最終的にはウイルス性脳炎そのものを抽象的に概念化して、過剰に恐れることなく向き合い、ウイルスの兵器化に固執する集団と戦って勝利し、その結果、小さな雛見沢村の社会問題を文字通り「喝破する」のである。

 

ウイルス性脳炎(雛見沢症候群)は存在すら初期では知らされず、祟りや迷信といった扱いをされていた。

しかしながら、これが住民の疑心暗鬼や村の因習や分断に繋がっていたのである。

これに目を付けた極右集団(実際には共産国のスパイ? 1980年代の設定を考えれば考えられる)の一員である科学者がウイルスという具体的要因を仮説化し、それを利用して村の滅亡を、編ごとに目論んでいたのである。

しかし、症候群を分断の原因ではなく、村人自身が向き合い共存する為にすべきとして、因習に縛られない「部外者」前原は訴えたのである。

 

それが小さな村の問題と悪の科学者を打破することに繋がった。

それは「概念を希望的に再解釈する」ことによって為し得たことであった。

 

インスピレーションとは固定観念の概念を捻じ曲げることである。

前原のインスピレーションは自然科学が社会的に及ぼす問題に対して、革新的なポストモダン的発想の転換で解決を図った逆ソーカル事件と言えるだろう。

 

現実の閉塞的な日本社会では左右ポピュリズムの蔓延や比較重視の社会構造が支配的だ。ポピュリズムは目立ちたいだけの人間がその場しのぎで暴れるだけ暴れる結果を残し認知閾を拡大させ、比較重視の社会構造は生産性を低下させる。
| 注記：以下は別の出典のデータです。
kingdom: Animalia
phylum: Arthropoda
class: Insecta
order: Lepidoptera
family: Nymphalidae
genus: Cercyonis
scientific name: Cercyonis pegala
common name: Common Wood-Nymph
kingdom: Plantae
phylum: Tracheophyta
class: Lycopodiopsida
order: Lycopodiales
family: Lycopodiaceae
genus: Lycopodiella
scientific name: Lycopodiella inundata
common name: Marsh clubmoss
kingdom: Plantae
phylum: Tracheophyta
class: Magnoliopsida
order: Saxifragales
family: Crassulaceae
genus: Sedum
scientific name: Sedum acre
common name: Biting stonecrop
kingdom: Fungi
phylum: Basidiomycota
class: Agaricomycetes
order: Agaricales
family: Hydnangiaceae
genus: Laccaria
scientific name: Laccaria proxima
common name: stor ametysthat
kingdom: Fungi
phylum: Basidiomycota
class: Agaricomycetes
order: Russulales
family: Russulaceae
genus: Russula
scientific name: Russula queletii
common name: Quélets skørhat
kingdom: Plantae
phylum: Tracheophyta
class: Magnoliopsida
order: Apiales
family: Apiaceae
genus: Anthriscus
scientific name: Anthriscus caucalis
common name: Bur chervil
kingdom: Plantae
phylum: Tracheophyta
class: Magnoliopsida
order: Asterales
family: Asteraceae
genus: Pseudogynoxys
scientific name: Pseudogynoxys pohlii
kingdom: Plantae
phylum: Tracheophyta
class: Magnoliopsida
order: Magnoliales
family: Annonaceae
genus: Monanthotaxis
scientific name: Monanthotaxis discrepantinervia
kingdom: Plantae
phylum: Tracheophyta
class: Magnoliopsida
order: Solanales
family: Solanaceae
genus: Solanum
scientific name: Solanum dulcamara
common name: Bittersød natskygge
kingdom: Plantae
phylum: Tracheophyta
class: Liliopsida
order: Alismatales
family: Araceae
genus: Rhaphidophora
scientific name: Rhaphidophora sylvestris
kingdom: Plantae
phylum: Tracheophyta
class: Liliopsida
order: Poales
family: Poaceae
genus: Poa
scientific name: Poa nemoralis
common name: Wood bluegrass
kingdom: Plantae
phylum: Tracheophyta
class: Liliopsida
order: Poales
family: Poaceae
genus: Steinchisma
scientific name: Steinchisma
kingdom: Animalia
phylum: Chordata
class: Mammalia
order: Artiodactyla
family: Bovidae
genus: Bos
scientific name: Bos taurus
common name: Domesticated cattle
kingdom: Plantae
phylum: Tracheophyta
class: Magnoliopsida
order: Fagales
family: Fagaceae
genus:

しかし、左右両翼を弁証法的に止揚させる思考や、比較から適切な競争への転換といったような逆説が人々に受け入れられれば、認知閾の解消へと向かうことになるかもしれない。

 

現状、私にはその力はない。

しかし、誰かが前原圭一のようになってくれることは期待している。

 

最後になるが、認知閾解消の実例が示された漫画として『外れたみんなの頭のネジ』という漫画がおすすめだ。

時間があれば言及しようと思ったが、明日は早いのでこのくらいにしておく。